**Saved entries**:
================================

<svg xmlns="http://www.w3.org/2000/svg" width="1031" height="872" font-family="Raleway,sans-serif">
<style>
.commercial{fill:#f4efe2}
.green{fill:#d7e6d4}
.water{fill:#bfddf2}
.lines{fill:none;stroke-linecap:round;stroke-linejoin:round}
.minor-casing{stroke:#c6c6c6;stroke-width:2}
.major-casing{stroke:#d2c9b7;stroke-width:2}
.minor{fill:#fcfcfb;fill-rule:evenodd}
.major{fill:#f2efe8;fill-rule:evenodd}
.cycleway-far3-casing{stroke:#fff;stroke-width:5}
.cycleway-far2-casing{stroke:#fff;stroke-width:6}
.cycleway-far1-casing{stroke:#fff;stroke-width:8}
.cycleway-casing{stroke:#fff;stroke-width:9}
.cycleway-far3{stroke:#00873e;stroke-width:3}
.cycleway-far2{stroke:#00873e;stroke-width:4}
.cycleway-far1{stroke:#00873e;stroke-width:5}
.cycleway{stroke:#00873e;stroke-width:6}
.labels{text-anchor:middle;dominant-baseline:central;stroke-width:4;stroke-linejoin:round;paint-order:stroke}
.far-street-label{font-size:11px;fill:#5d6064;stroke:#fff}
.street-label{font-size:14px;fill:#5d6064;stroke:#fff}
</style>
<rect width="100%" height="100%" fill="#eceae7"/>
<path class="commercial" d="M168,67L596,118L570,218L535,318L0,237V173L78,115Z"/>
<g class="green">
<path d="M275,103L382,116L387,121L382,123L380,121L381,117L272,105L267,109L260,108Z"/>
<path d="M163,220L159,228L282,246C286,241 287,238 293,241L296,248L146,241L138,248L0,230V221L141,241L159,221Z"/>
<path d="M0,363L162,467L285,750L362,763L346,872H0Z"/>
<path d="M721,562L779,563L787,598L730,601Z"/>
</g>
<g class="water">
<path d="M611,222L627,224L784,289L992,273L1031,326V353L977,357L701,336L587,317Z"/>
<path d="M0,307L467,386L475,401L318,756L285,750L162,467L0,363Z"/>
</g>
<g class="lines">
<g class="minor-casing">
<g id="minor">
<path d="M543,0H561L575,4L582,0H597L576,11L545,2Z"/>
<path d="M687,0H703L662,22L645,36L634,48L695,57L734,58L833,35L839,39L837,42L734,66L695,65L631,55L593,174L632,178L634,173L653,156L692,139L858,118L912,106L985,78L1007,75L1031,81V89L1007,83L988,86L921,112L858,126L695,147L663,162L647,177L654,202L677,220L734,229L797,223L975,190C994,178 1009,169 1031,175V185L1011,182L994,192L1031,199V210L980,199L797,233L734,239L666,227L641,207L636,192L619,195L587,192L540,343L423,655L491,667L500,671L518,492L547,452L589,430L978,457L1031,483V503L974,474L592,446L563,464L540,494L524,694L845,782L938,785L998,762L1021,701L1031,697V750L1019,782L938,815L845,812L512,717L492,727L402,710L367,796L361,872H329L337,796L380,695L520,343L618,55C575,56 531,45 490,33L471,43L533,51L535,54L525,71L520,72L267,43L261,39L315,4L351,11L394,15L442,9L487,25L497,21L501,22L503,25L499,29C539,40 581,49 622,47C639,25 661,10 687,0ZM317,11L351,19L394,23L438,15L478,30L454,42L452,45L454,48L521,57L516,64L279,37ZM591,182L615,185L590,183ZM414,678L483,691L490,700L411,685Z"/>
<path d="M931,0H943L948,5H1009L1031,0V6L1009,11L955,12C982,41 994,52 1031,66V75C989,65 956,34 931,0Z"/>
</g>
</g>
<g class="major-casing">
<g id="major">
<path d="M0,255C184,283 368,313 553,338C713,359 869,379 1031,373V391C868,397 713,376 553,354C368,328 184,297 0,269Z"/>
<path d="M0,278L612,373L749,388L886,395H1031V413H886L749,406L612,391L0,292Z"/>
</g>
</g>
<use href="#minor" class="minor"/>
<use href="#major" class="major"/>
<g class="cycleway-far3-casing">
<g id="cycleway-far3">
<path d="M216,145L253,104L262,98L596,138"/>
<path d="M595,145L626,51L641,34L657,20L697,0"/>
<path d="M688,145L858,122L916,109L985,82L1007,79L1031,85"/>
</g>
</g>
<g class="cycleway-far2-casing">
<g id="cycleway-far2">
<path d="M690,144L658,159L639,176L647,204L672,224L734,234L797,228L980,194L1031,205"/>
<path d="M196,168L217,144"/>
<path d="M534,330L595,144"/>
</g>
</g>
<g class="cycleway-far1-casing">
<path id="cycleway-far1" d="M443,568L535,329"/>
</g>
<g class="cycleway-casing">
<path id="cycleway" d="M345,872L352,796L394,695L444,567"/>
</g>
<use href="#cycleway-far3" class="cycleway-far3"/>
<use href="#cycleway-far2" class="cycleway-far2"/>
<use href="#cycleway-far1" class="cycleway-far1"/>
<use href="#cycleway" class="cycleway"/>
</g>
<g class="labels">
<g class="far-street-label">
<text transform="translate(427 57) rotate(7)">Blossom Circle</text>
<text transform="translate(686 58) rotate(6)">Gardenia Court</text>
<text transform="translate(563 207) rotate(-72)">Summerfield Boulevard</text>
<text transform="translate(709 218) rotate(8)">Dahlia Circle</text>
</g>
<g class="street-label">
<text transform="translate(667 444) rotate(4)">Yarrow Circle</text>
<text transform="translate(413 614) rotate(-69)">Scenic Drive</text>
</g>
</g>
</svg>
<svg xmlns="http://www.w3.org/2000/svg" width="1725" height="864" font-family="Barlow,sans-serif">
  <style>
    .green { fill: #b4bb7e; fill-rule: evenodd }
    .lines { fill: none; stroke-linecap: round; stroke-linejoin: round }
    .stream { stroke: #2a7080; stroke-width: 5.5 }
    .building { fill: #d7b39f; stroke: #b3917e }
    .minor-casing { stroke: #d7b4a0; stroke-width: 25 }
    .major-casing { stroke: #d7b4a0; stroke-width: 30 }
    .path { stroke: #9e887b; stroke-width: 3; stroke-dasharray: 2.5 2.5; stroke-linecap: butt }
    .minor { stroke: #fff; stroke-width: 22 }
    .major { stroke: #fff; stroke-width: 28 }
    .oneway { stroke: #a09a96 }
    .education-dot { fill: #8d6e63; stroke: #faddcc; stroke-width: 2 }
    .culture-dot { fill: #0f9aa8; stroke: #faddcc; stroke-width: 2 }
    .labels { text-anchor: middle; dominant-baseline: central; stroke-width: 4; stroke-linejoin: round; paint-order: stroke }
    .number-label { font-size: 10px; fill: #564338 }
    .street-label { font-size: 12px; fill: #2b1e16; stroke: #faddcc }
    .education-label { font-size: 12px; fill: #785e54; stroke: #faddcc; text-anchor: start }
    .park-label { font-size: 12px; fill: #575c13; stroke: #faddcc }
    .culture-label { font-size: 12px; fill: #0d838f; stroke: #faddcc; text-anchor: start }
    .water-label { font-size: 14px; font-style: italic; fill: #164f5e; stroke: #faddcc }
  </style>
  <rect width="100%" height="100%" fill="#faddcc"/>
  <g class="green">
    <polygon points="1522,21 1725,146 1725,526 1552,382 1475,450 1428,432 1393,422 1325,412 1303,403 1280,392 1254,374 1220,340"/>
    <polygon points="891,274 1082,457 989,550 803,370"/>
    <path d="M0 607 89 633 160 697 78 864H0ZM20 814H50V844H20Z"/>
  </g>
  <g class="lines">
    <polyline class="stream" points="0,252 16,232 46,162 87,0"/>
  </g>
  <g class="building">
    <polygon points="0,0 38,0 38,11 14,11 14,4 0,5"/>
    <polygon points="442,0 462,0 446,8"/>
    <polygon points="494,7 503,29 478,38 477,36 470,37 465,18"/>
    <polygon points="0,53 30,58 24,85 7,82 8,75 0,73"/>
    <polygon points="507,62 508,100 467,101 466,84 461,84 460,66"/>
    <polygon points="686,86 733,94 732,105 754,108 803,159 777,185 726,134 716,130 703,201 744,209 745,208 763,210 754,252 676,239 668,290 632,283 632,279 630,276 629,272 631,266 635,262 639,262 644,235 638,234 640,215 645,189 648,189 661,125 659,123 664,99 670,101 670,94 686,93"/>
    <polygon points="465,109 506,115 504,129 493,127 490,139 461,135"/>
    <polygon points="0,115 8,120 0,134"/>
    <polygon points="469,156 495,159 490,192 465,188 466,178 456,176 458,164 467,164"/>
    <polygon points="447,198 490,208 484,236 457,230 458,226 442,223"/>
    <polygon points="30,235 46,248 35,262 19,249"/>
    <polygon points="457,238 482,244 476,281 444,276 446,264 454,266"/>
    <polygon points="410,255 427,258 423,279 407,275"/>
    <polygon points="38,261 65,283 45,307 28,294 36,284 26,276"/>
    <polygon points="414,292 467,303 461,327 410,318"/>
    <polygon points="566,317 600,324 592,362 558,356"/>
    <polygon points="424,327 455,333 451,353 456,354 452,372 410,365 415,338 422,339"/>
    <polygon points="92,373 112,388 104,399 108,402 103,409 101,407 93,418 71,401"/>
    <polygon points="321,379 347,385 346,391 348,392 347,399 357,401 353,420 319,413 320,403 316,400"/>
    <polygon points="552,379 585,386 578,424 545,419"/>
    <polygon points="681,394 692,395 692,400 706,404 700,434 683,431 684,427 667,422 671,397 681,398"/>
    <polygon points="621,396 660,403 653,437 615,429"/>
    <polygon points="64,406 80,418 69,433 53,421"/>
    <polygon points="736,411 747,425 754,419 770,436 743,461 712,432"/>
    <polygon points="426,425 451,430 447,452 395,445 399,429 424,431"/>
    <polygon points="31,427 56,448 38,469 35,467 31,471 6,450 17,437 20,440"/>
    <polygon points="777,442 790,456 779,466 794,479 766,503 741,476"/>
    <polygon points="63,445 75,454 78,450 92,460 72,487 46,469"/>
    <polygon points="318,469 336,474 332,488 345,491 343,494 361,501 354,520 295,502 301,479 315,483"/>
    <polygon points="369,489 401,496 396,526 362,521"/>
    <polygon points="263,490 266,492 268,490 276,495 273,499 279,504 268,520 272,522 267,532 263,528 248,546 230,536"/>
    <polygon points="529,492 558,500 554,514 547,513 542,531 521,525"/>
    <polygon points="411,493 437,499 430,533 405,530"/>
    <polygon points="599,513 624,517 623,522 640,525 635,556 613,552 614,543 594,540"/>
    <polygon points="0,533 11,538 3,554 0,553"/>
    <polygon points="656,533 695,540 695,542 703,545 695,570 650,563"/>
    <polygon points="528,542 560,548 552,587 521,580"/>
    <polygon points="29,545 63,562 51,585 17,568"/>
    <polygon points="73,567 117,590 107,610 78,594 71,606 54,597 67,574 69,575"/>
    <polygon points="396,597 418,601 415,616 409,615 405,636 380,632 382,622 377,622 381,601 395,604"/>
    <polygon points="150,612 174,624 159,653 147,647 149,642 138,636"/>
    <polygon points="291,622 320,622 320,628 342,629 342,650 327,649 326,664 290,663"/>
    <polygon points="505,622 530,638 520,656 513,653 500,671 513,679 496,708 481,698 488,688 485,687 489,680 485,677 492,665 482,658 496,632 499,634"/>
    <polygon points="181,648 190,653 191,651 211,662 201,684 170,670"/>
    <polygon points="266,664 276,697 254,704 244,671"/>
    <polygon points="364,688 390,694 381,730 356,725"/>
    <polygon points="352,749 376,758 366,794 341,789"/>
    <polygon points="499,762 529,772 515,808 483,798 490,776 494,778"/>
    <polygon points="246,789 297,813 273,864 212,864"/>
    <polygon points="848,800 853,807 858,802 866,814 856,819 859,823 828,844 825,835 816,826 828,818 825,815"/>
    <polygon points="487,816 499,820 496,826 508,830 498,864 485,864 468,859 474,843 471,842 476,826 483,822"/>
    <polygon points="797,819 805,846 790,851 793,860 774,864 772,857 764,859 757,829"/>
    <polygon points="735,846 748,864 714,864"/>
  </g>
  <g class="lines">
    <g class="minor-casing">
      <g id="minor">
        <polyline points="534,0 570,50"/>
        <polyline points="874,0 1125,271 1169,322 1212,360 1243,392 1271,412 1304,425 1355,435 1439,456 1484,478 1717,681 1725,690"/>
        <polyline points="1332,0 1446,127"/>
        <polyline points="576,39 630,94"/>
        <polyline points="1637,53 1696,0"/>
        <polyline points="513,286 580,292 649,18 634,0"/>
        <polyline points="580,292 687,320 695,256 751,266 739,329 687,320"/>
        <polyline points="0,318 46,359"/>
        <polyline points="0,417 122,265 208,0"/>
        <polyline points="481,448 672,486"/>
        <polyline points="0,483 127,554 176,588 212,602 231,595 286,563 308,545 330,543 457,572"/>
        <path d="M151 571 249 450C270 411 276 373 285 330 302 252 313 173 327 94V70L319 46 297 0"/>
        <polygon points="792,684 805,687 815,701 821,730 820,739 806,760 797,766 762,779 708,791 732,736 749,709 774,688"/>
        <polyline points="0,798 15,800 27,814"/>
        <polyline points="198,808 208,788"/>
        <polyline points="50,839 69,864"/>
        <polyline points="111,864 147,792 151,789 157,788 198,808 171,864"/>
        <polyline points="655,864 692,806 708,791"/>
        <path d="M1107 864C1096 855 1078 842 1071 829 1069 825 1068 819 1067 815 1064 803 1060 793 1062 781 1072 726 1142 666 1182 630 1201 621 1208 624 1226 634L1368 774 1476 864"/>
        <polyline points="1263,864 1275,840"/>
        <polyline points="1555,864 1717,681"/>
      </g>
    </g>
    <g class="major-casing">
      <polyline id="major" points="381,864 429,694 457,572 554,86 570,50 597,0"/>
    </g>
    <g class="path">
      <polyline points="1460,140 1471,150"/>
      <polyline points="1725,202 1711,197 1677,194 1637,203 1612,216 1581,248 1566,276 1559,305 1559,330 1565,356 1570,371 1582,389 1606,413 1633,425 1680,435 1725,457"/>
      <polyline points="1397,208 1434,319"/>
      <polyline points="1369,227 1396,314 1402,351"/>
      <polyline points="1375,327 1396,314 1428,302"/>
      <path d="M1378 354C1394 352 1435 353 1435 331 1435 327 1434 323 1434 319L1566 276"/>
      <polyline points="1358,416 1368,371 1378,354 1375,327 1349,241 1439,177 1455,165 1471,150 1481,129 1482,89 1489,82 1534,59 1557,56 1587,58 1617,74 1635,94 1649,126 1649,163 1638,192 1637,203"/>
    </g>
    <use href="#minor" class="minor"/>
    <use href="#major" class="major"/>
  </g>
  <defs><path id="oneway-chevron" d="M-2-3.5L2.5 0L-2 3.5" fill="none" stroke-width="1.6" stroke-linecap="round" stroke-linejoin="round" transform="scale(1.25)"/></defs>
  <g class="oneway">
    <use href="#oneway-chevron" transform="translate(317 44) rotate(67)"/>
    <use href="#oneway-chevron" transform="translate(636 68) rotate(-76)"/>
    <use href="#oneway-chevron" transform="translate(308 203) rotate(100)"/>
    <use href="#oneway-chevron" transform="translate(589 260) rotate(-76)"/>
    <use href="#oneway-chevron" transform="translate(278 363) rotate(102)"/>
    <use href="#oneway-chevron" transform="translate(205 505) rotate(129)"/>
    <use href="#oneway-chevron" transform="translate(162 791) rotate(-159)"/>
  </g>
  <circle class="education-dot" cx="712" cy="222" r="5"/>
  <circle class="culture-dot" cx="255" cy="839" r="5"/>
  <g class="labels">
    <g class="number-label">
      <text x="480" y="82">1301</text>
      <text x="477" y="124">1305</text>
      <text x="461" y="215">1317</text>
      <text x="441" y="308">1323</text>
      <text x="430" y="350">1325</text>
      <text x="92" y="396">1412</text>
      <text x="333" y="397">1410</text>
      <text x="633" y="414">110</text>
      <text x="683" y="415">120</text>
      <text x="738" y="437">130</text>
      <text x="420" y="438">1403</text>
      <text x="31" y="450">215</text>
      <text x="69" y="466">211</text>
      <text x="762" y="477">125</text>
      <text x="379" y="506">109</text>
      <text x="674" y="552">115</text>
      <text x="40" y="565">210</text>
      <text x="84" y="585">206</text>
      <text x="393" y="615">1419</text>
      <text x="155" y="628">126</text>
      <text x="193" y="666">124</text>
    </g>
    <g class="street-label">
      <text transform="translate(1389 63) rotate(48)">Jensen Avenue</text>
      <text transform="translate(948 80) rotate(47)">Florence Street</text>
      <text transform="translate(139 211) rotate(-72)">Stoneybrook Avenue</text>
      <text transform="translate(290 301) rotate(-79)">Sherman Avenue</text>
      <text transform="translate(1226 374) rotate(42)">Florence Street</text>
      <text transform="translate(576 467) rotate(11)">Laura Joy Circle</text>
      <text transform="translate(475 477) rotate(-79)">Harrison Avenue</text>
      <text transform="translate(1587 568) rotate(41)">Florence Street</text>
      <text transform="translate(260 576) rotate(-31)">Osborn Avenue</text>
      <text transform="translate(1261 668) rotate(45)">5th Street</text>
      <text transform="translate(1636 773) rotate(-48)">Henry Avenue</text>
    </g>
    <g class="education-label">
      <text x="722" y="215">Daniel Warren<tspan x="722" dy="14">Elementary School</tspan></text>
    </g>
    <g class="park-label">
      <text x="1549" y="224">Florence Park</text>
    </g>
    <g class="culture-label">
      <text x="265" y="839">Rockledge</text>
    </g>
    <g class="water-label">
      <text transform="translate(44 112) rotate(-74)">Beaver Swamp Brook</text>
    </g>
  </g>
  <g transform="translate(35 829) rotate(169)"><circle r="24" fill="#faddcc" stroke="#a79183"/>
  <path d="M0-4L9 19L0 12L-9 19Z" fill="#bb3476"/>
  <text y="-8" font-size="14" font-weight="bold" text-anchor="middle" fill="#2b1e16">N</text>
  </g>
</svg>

================================

**Brief**: What do the lines above say from the one containing "#d7b39f; stroke: #b3917e" down to the one containing "middle; dominant-baseline: central;"? Return them exactly, both end lines included, and only them.

**Task answer**:
    .building { fill: #d7b39f; stroke: #b3917e }
    .minor-casing { stroke: #d7b4a0; stroke-width: 25 }
    .major-casing { stroke: #d7b4a0; stroke-width: 30 }
    .path { stroke: #9e887b; stroke-width: 3; stroke-dasharray: 2.5 2.5; stroke-linecap: butt }
    .minor { stroke: #fff; stroke-width: 22 }
    .major { stroke: #fff; stroke-width: 28 }
    .oneway { stroke: #a09a96 }
    .education-dot { fill: #8d6e63; stroke: #faddcc; stroke-width: 2 }
    .culture-dot { fill: #0f9aa8; stroke: #faddcc; stroke-width: 2 }
    .labels { text-anchor: middle; dominant-baseline: central; stroke-width: 4; stroke-linejoin: round; paint-order: stroke }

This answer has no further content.